By the end of the day...what am I saying, it never ends...I feel exhausted by the amount of effort it takes to get my little one to sleep. Let me rephrase that, getting him to sleep isn't too complicated. Well, I have had to learn a few tricks. I rock him, feed him, and cover his eyes with a burp cloth (if not, he will stay bright-eyed for quite some time) No, getting him to sleep isn't so bad, but getting him to stay asleep...that's darn near impossible. I feel like I spend my whole day, and night, putting him down ever so gently, sneaking out of the room, only to hear him begin screaming a few minutes later. It's a process that usually takes at least an hour. This really stinks at night. He's quiet and seems asleep so I excitedly make my way back to bed, curl up under the chilly covers, and when I finally begin to get warm and drift off into dreamland...I hear it. Sometimes he gives a quick cry and then stops for a minute. I sit there wondering if I really heard it, if my brain is so filled with baby cries that I hear them even when they're nonexistent, or if it was just a bad dream. I never can decide so I start to fall cautiously back to sleep when I hear an even more shrill scream. The second time there's no denying it. So I drag myself back to his room, wondering what hoops I will have to jump through to get him to go back to sleep.
We found out yesterday that a big reason he's having these sleep issues is acid reflux. I've kinda thought he had refux ever since we brought him home. But lately it's gotten bad enough that I had to make an appointment. Keaton fusses the minute you put him down and he wants to eat constantly. And he's not possibly hungry that much. The doc said it's comfort eating. The milk, for the time being, pushes the acid down making him feel better. The problem is, it's a vicious cycle because it actually makes him feel worse in the long run. Good news is, he's gained 13 ounces this week...which is quite a bit.
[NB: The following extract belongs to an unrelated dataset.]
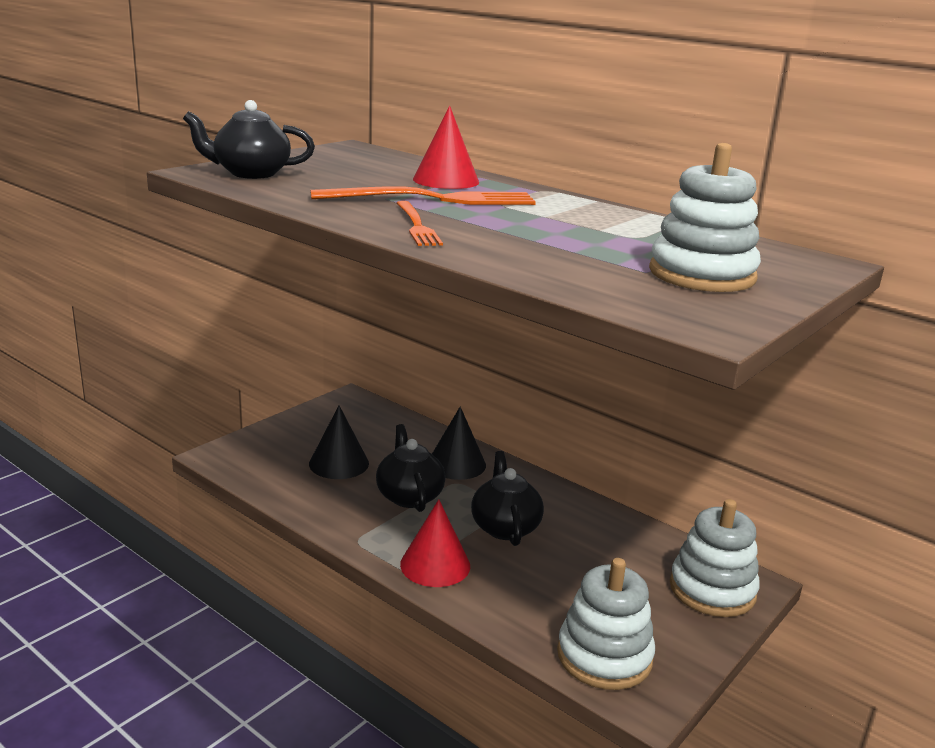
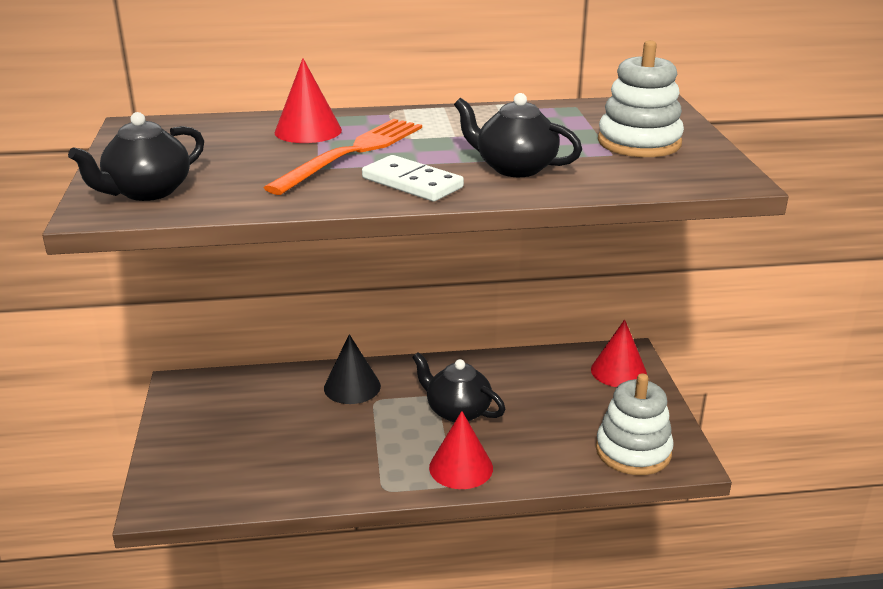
camera: 45 degrees left, 5 degrees up
black cone [309,406,369,479] -> none
black teapot [376,424,446,512] -> black teapot moved to [454,93,582,177]
orange fork [397,201,443,246] -> white domino [362,155,464,201]
white stacking toy [670,499,760,617] -> red cone [591,319,647,387]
So our doc prescribed him Zantac and then also suggested we put him on a soy-based formula. He thinks because of Keaton's reflux symptoms and his eczema, that he most likely may have a milk intolerance...which stinks. But I am excited that hopefully Keaton can start feeling better, sleeping better, and not grimacing and crying out in pain as he eats. We shall see.
It's funny, before I had kids I had NO idea how hard it can be to get them to sleep...when you want them to. I thought if it was naptime you just fed your little one, lay them down in the crib, and walked out of the room to enjoy your free time while the baby slept. I didn't realize that it would take the little one 30 minutes to eat and then I would be spending at least 30-45 more minutes trying to get my little one to stay asleep when I put him down.
What they fail to mention on TV and in the movies!